My son was born in June of last year and he seemed normal at birth. After the second month we had a terrible bout of thrush that was treated with antibiotics and antifungals for both of us. After the treatment my son started having stomach distension, horrible foul smelling mucus stools and diarrhea  screaming fits, heartburn and red spots on his skin. This continued to worsen until he was awake around the clock with screaming, having to be held upright, swelling so large his stomach wouldn't fit in pants, and constant mucousy stools that were so foul my husband and I threw up once changing him. His skin went from small red spots to larger boil like lesions that he constantly itched at. He also was getting covered in cradle cap. We took him to the doctor almost every week and they said it was colic/reflux/or possible FPIES. We continued an elimination diet (breastfeeding) until we removed all dairy, soy and soy derivatives  and gluten.
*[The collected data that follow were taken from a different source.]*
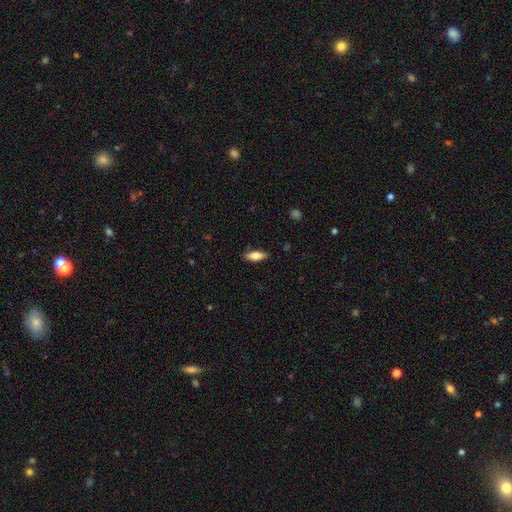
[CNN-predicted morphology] type=smooth (74%); roundness=in between (68%); merging=none (87%).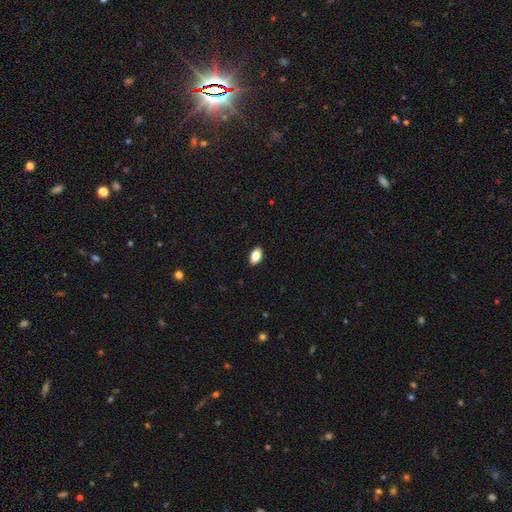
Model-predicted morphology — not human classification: Overall: smooth (85%). How rounded: in between (89%). Merging: none (90%).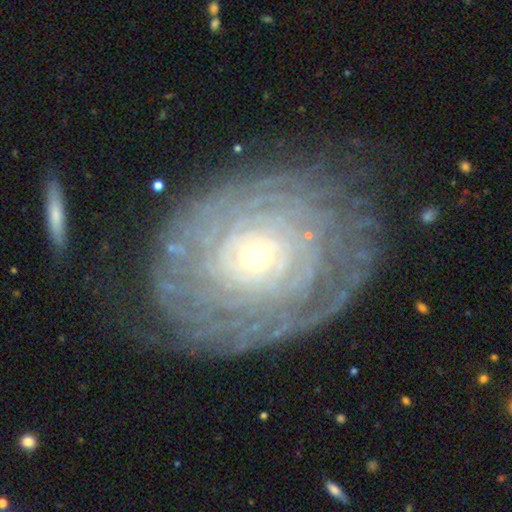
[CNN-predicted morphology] The model was most divided on "spiral arm count": can't tell: 47%, more than 4: 18%, 4: 11%, 2: 9%, 3: 8%, 1: 6%. More confident: edge-on disk — no (96%); spiral arms — yes (90%); spiral winding — tight (85%); smooth or featured — featured or disk (82%); bar — no (80%); bulge size — small (74%); merging — none (73%).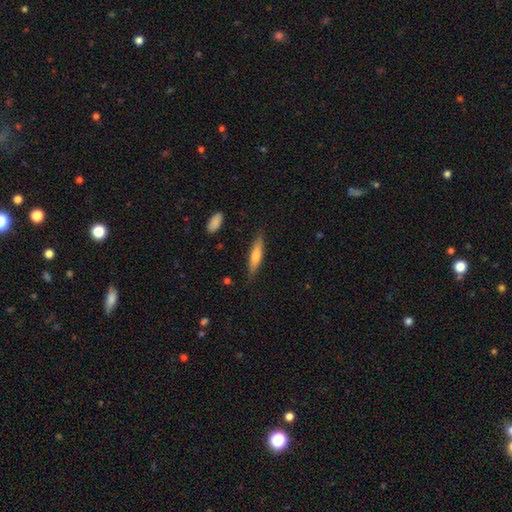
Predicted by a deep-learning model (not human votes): Smooth or featured: smooth — 61% (featured or disk — 33%)
How rounded: cigar-shaped — 79% (in between — 19%)
Merging: none — 84% (minor disturbance — 12%)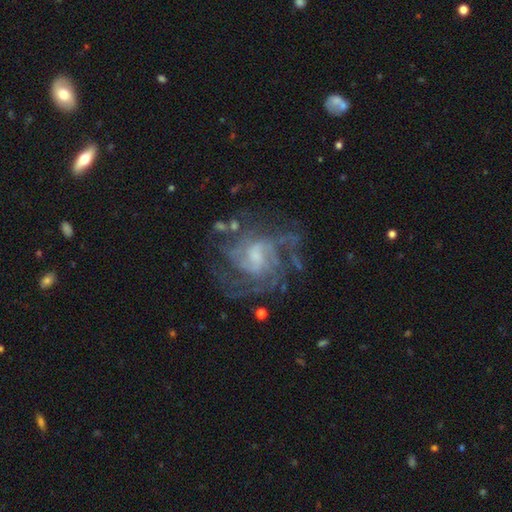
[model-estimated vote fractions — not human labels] smooth_or_featured: featured or disk (p=0.84) [alt: star or artifact p=0.08]
disk_edge_on: no (p=0.98) [alt: yes p=0.02]
bar: weak (p=0.51) [alt: no p=0.38]
has_spiral_arms: yes (p=0.92) [alt: no p=0.08]
spiral_winding: medium (p=0.45) [alt: tight p=0.40]
spiral_arm_count: can't tell (p=0.33) [alt: 3 p=0.21]
bulge_size: small (p=0.42) [alt: moderate p=0.34]
merging: none (p=0.62) [alt: major disturbance p=0.18]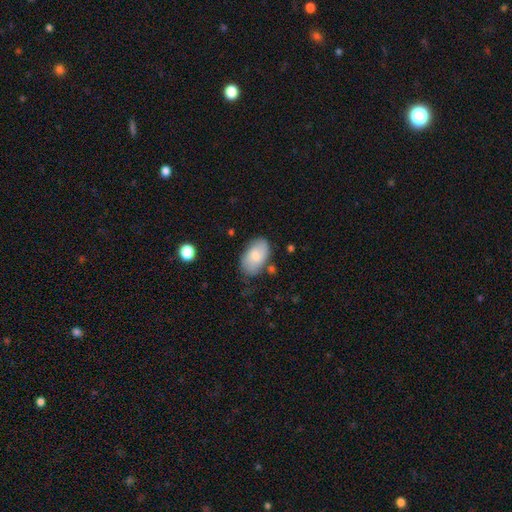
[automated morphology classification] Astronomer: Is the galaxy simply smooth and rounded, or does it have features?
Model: smooth — 76%.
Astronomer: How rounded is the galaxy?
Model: in between — 93%.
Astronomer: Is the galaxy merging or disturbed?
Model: none — 70%.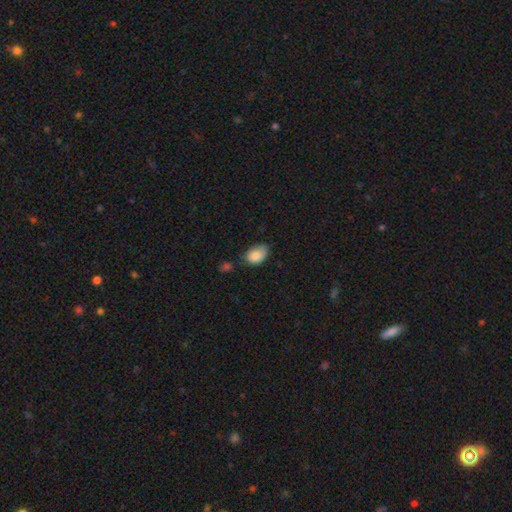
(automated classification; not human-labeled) smooth_or_featured: smooth (p=0.85) [alt: star or artifact p=0.08]
how_rounded: in between (p=0.84) [alt: round p=0.15]
merging: none (p=0.49) [alt: minor disturbance p=0.38]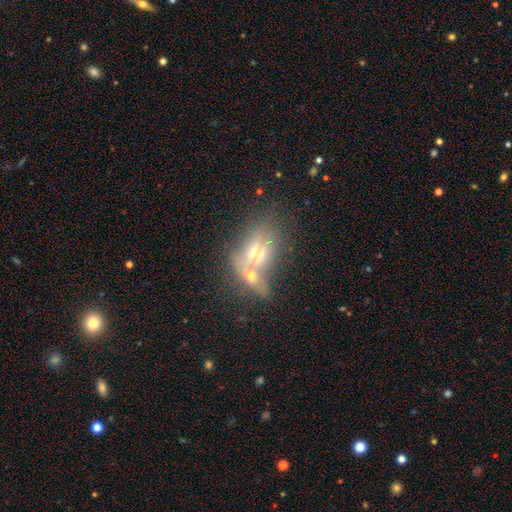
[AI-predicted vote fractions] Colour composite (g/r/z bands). It shows a featured or disk galaxy (47%). Merging: merger (53%).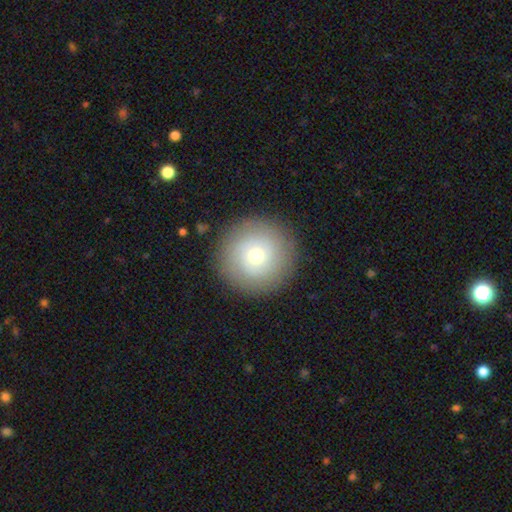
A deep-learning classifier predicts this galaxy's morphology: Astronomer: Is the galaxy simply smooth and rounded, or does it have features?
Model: smooth — 62%.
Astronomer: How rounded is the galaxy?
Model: round — 96%.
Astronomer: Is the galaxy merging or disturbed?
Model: none — 89%.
The gluten removal made a HUGE change. After 6 weeks he stopped having mucosy stool and stomach swelling was gone 1 week after gluten removal. 

 

His skin continued to be a huge problem and almost all of his upper body was covered in large boil like itchy lesions. He would get them on his neck, arms, genetails, face, arm joints, leg joints and buttocks. At this point we saw a Dermatologist who diagnosed him with DH. She was certain that was the problem. (As we had suspected). Since we had been gluten free, she suggested we go Corn free. That made a HUGE difference. Even the small amount of corn in mustard would make him sick. After that we still had some outbreaks but found some people on this site removing iodized salt to stop DH. We tried that and within 48 hours his skin was almost completely clear. 

 

So after this long introduction, the question is what steps to do to be officially diagnosed with Celiac? Our regular doc can't do it because we removed gluten before the blood test so he needs a positive test to Dx. We were sent to UNC's Children's Hospital and the head of PedsGI said that "babies can't get Celiac because there is no way to have gluten in breastmilk". He also refuses to accept an infant with DH even though we have 2 other derms confirming it and a positive biopsy. We have been sent to 5 allergists to look for "allergies". Each doc there says it is Celiac and sends us back. How do I get this officially diagnosed and what kind of follow up care should I be asking for?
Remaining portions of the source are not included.